• [Prompt]
Reproduce the part of these rows that opens with the line containing "[193, 145, 280, 182]" and closes with the line containing "cream colored leather look sofa with pillows", swapping every "36" for "40" and leaving everything else unchanged.

• [Stored data entries]
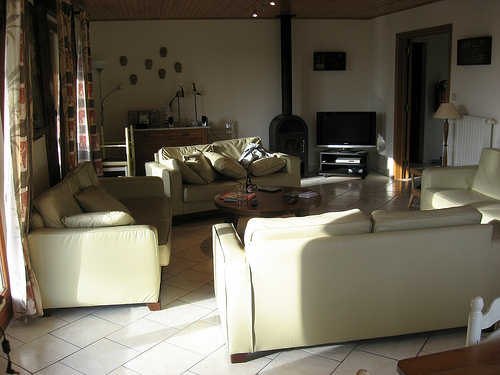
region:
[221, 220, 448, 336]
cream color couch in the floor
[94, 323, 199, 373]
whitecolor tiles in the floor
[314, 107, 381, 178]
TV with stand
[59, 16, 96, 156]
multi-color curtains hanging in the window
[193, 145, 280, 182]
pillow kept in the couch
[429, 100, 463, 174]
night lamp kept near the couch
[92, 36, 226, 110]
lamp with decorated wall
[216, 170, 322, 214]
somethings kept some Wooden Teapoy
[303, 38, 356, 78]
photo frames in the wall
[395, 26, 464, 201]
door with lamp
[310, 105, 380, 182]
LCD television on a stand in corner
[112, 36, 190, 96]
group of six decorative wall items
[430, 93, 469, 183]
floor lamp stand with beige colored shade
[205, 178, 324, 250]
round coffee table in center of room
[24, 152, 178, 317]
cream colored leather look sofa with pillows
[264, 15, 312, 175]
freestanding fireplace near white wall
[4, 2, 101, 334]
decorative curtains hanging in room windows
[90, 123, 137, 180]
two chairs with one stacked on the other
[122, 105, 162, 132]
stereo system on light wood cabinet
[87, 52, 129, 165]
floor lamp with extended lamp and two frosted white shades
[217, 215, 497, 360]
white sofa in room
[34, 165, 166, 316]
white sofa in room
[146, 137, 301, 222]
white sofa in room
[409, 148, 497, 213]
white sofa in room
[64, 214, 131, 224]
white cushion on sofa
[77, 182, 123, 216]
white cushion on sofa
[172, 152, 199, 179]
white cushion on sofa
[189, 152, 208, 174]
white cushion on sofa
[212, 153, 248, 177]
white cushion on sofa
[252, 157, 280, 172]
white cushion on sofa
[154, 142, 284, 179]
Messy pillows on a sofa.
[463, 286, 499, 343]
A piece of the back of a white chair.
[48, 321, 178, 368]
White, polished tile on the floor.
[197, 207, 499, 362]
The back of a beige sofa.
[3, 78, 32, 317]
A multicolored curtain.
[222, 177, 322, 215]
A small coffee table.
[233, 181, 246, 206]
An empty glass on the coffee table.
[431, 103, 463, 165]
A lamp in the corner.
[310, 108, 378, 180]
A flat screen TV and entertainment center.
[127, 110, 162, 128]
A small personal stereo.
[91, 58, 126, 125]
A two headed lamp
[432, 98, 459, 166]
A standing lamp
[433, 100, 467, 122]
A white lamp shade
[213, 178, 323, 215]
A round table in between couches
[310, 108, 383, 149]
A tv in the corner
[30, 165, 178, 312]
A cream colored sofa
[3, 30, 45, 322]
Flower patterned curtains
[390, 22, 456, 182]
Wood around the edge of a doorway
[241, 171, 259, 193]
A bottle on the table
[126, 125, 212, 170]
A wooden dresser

• [Response box]
[193, 145, 280, 182]
pillow kept in the couch
[429, 100, 463, 174]
night lamp kept near the couch
[92, 40, 226, 110]
lamp with decorated wall
[216, 170, 322, 214]
somethings kept some Wooden Teapoy
[303, 38, 356, 78]
photo frames in the wall
[395, 26, 464, 201]
door with lamp
[310, 105, 380, 182]
LCD television on a stand in corner
[112, 40, 190, 96]
group of six decorative wall items
[430, 93, 469, 183]
floor lamp stand with beige colored shade
[205, 178, 324, 250]
round coffee table in center of room
[24, 152, 178, 317]
cream colored leather look sofa with pillows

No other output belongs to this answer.